Integration with Existing Controls¶
| Existing Layer | Judge Assurance Addition |
|---|---|
| Guardrails | Guardrails remain the first line — Judge assurance doesn't replace them |
| Judge | Add meta-evaluation metrics, calibration, adversarial testing |
| Human Oversight | Humans now serve dual purpose — deciding edge cases AND calibrating the Judge |
| Metrics | Add Judge-specific metrics to your monitoring dashboard |
The Honest Assessment¶
Even with all these controls, you cannot prove the Judge is correct. You can only measure its accuracy against human judgment, track its consistency over time, and react when it drifts.
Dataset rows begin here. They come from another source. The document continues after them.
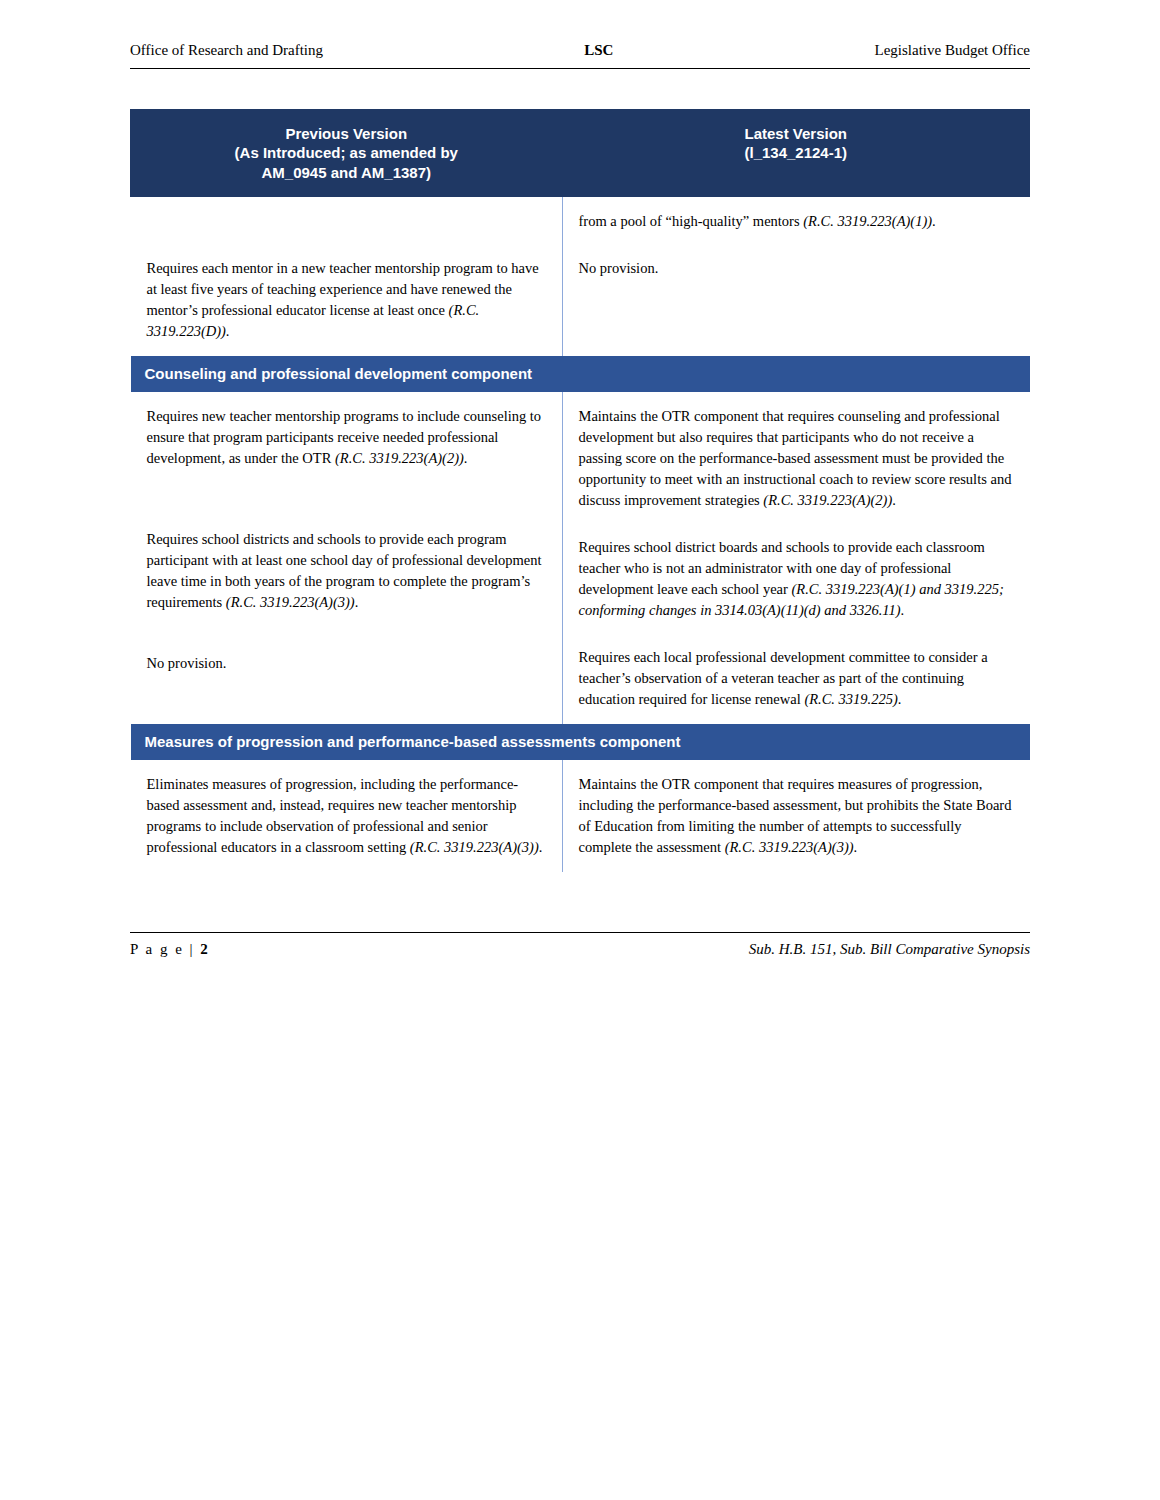Office of Research and Drafting
LSC
Legislative Budget Office
| Previous Version (As Introduced; as amended by AM_0945 and AM_1387) | Latest Version (l_134_2124-1) |
| --- | --- |
| Requires each mentor in a new teacher mentorship program to have at least five years of teaching experience and have renewed the mentor’s professional educator license at least once (R.C. 3319.223(D)) . | from a pool of “high-quality” mentors (R.C. 3319.223(A)(1)) . No provision. |
| Counseling and professional development component |
| Requires new teacher mentorship programs to include counseling to ensure that program participants receive needed professional development, as under the OTR (R.C. 3319.223(A)(2)) . Requires school districts and schools to provide each program participant with at least one school day of professional development leave time in both years of the program to complete the program’s requirements (R.C. 3319.223(A)(3)) . No provision. | Maintains the OTR component that requires counseling and professional development but also requires that participants who do not receive a passing score on the performance-based assessment must be provided the opportunity to meet with an instructional coach to review score results and discuss improvement strategies (R.C. 3319.223(A)(2)) . Requires school district boards and schools to provide each classroom teacher who is not an administrator with one day of professional development leave each school year (R.C. 3319.223(A)(1) and 3319.225; conforming changes in 3314.03(A)(11)(d) and 3326.11) . Requires each local professional development committee to consider a teacher’s observation of a veteran teacher as part of the continuing education required for license renewal (R.C. 3319.225) . |
| Measures of progression and performance-based assessments component |
| Eliminates measures of progression, including the performance-based assessment and, instead, requires new teacher mentorship programs to include observation of professional and senior professional educators in a classroom setting (R.C. 3319.223(A)(3)) . | Maintains the OTR component that requires measures of progression, including the performance-based assessment, but prohibits the State Board of Education from limiting the number of attempts to successfully complete the assessment (R.C. 3319.223(A)(3)) . |
P a g e | 2
Sub. H.B. 151, Sub. Bill Comparative Synopsis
This is the same epistemic limitation identified in The Verification Gap. The Judge doesn't solve it — it manages it. Judge Assurance ensures you know how well it's managing.
Related Documents¶
The Judge layer is covered across several documents. If you're here, you probably need these too:
| Document | What It Covers |
|---|---|
| When the Judge Can Be Fooled | Adversarial failure modes: output crafting, judge manipulation, judge limitations. Tier-specific mitigations. |
| Cost and Latency | Judge latency budgets (500ms–5s per evaluation), sync vs async guidance, sampling strategies by risk tier, tiered evaluation cascade (rule-based → small model → large model → human). |
| Privileged Agent Governance | MASO controls for the Judge as a privileged agent: calibration testing (PA-2.2), criteria versioning (PA-2.3), model rotation (PA-3.4), continuous calibration (PA-3.5). |
| Execution Control — EC-2.5 | Judge as the gate for agent actions. Action classification rules. Cross-validation at Tier 3 (EC-3.3). |
AI Runtime Behaviour Security, 2026 (Jonathan Gill).